Abstract The recent National Gas Hydrate Program Expedition 02 (NGHP-02) identified the existence of gas hydrate-bearing sand reservoirs at a number of sites in the offshore of India including Site NGHP-02-16 in Area-B of the Krishna-Godavari Basin. The architecture of that gas hydrate accumulation is characterized by thin, gas hydrate-bearing, high quality sand layers interbedded with mud layers within a turbidite sedimentary interval. The lowest gas hydrate-bearing layer contacting a thinly-interbedded saline aquifer designates the base of the gas hydrate stability zone (BGHSZ).
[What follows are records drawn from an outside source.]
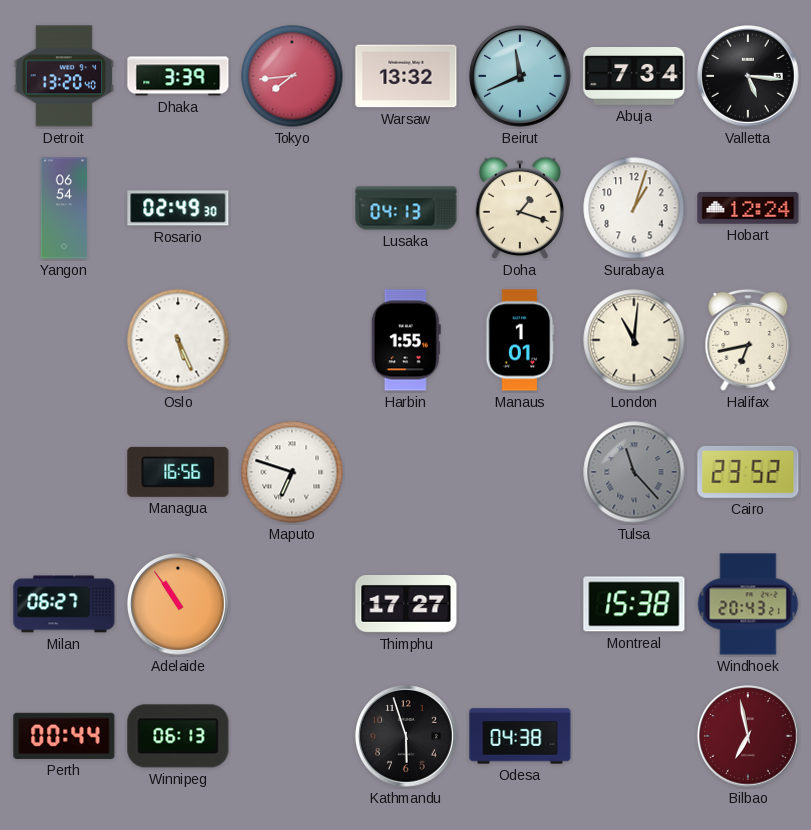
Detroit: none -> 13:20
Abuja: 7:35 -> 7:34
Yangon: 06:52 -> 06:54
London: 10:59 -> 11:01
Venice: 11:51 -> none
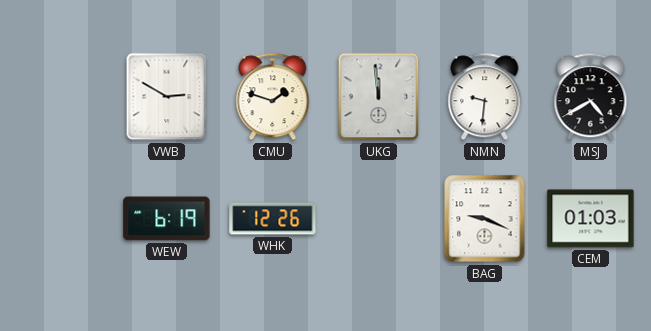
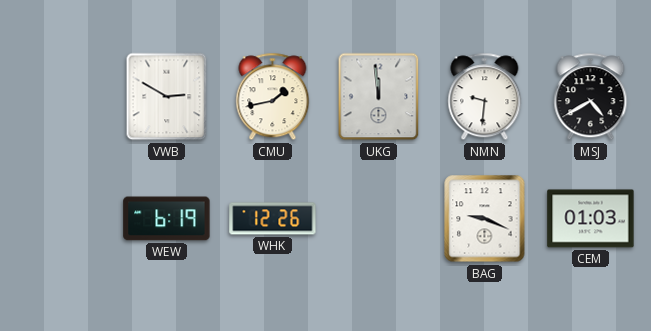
CMU: 1:48 -> 1:43
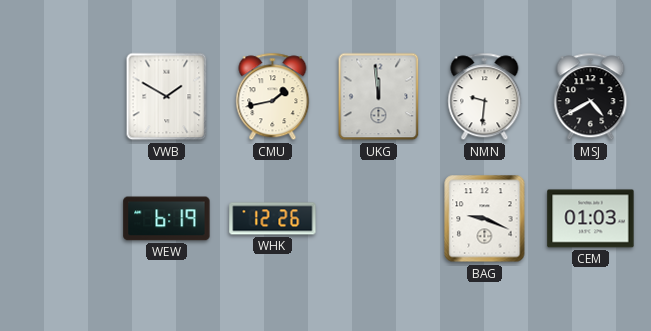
VWB: 2:50 -> 1:50
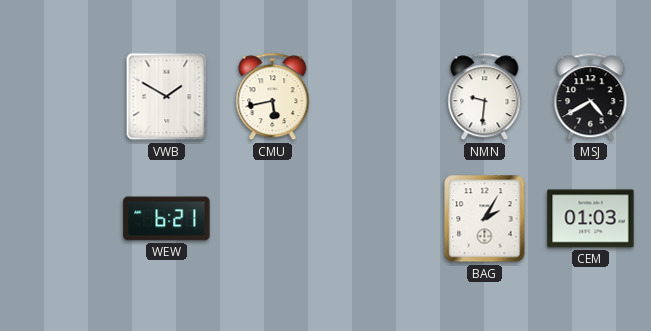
CMU: 1:43 -> 5:43
UKG: 11:59 -> none
WEW: 6:19 -> 6:21
WHK: 12:26 -> none
BAG: 9:19 -> 2:05
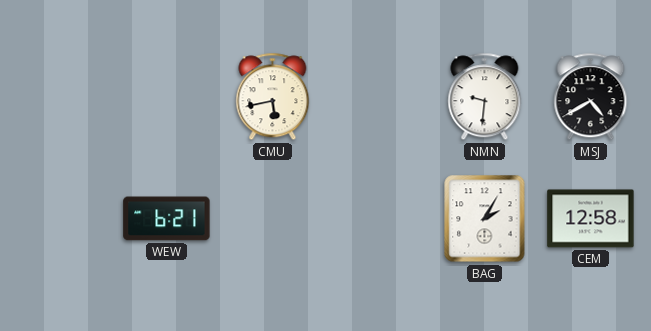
VWB: 1:50 -> none
CEM: 01:03 -> 12:58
The proximity of the BGHSZ and the average temperature around 20 °C make the reservoir a favorable target for hydrate destabilization by means of the depressurization method. The results of the reservoir simulations indicate high gas production potential from this marine gas hydrate deposit with manageable concomitant water production using a well completion design that hydraulically isolates layers with water-saturated sands. Using a detailed geological input model, the predicted cumulative gas rates reach ∼3.1 × 104 m3/day (∼1.1 MMscf/day) after 90 days of continuous depressurization and demonstrate sustained production rates ∼3.0 × 104 m3/day (∼1.0 MMscf/day) after 5 years of production. The interbedded nature of this gas hydrate occurrence promotes the development of horizontal dissociation interfaces between gas hydrate-bearing sand and mud layers. As a result, non-uniform gas production along the horizontal interfaces becomes a primary determinant of reservoir performance. Simulation cases have been executed to determine the impact of the uncertainty in in situ reservoir permeability and the manner in which intrinsic permeability dynamically changes during dissociation in response to the imposed effective stress increase. The cases based on low initial effective permeability and high sensitivity of compaction to stress result in the least favorable production predictions.